All people with prescribed benzodiazepine-associated disability are asking for is a seat at the table. We are asking for people to listen to our stories with the motivation to actually hear, as opposed to listening to respond. And it would be the cherry on top if you’d stop and examine your beliefs before firing off a response attempting to silence or negate our stories of harm. As far as I am concerned, everyone should be thanking us (you’re welcome!). We are doing a public service and we’re doing it while seriously ill, solely with the motivation to help other people in an attempt to save them from a similar plight. We are the mortal version of Consumer Reports to which we’re offering a free subscription. We are the reviewers on ‘Amazon’ and ‘yelp’ that you search out and so appreciate in other facets of your life.
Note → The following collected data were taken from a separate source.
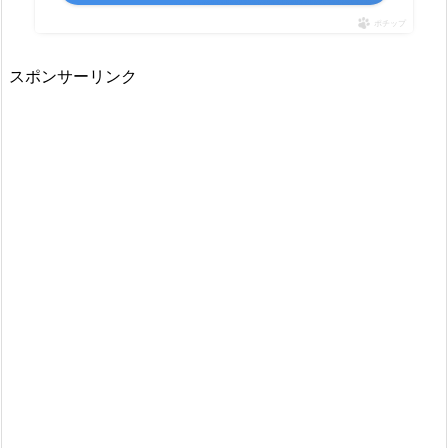
ポチップ
スポンサーリンク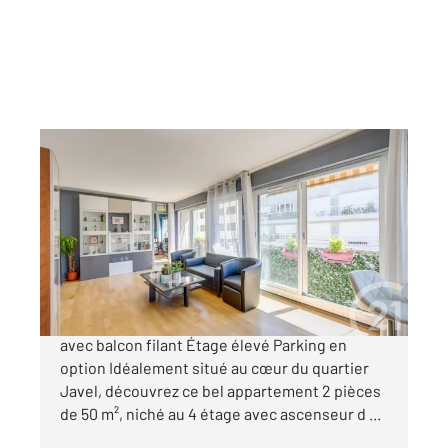
PARIS 75015
2
49,73 m
, 2 pièces
Ref : 17585
Appartement F2 à vendre
499 000 €
Paris 15 Quartier Javel Beau 2 pièces de 50m²
avec balcon filant Étage élevé Parking en
option Idéalement situé au cœur du quartier
Javel, découvrez ce bel appartement 2 pièces
de 50 m², niché au 4 étage avec ascenseur d ...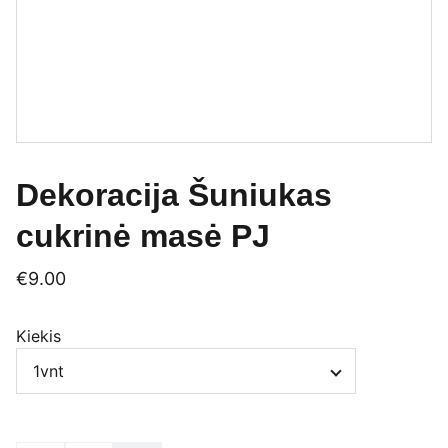
Dekoracija Šuniukas
cukrinė masė PJ
€9.00
Kiekis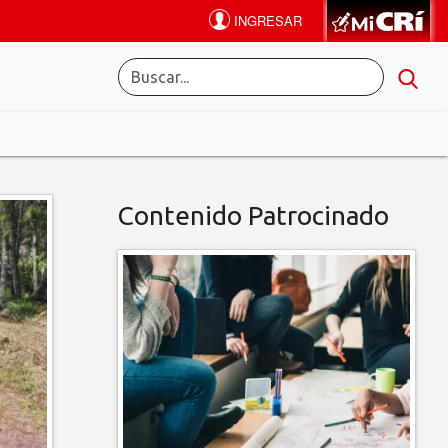
Contenido Patrocinado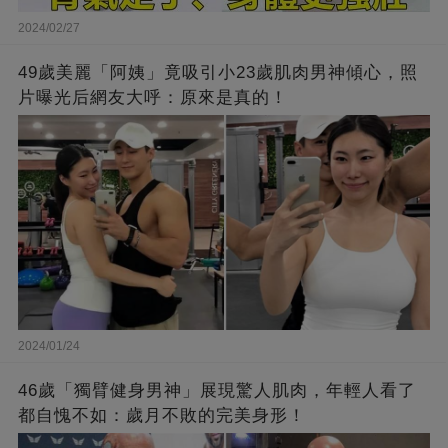
2024/02/27
49歲美麗「阿姨」竟吸引小23歲肌肉男神傾心，照
片曝光后網友大呼：原來是真的！
2024/01/24
46歲「獨臂健身男神」展現驚人肌肉，年輕人看了
都自愧不如：歲月不敗的完美身形！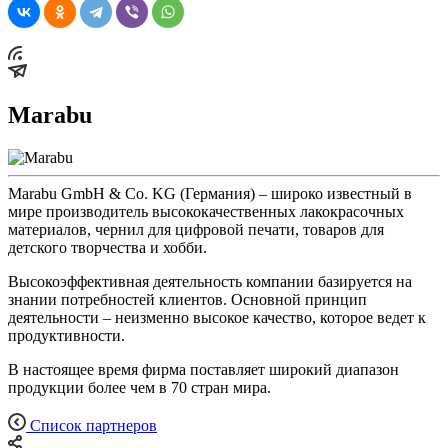
Marabu
Marabu GmbH & Co. KG (Германия) – широко известный в
мире производитель высококачественных лакокрасочных
материалов, чернил для цифровой печати, товаров для
детского творчества и хобби.
Высокоэффективная деятельность компании базируется на
знании потребностей клиентов. Основной принцип
деятельности – неизменно высокое качество, которое ведет к
продуктивности.
В настоящее время фирма поставляет широкий диапазон
продукции более чем в 70 стран мира.
Список партнеров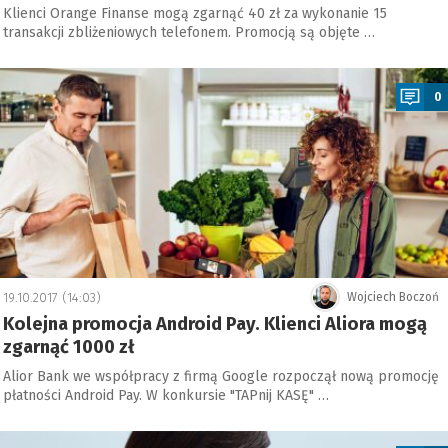
Klienci Orange Finanse mogą zgarnąć 40 zł za wykonanie 15
transakcji zbliżeniowych telefonem. Promocją są objęte …
a
0
19.10.2017 (14:03)
Wojciech Boczoń
Kolejna promocja Android Pay. Klienci Aliora mogą
zgarnąć 1000 zł
Alior Bank we współpracy z firmą Google rozpoczął nową promocję
płatności Android Pay. W konkursie "TAPnij KASĘ" …
a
We have tried the product and we are reporting our experiences in the face of hostility, stigma and disbelief, our transparency often a great social cost to us, in an attempt to prevent others from investing in what might turn out to be that “lemon” that might cost you years of indescribable suffering or your life. Why? Because we wish someone had done it for us before we knew any better. Because we feel we have this duty to society because prescribed benzodiazepine associated disability is that bad. Whether you heed our warnings or not is truly up to you. And, don’t worry, if it goes bad, as it has the very real potential to, we’ll leave the light on. We will welcome you with open arms into our support communities and help you when the medical community and everyone else turns their backs on you in spite of how badly you may have rejected us. Why? Because we once were you. Many of us once used all of the same rationalizations you do around taking prescribed benzodiazepines, thinking we “needed” the drugs too and that they were “helping” and “safe” because we trusted the doctors who prescribed them.
If no one is willing to give us a seat, we’ll just continue to set up our own table—we aren’t going away. And, unfortunately, without regulations and with governments, medical organizations and regulating bodies continually turning their backs on us, the seats are filling up fast. I truly hope you never have to sit at our table.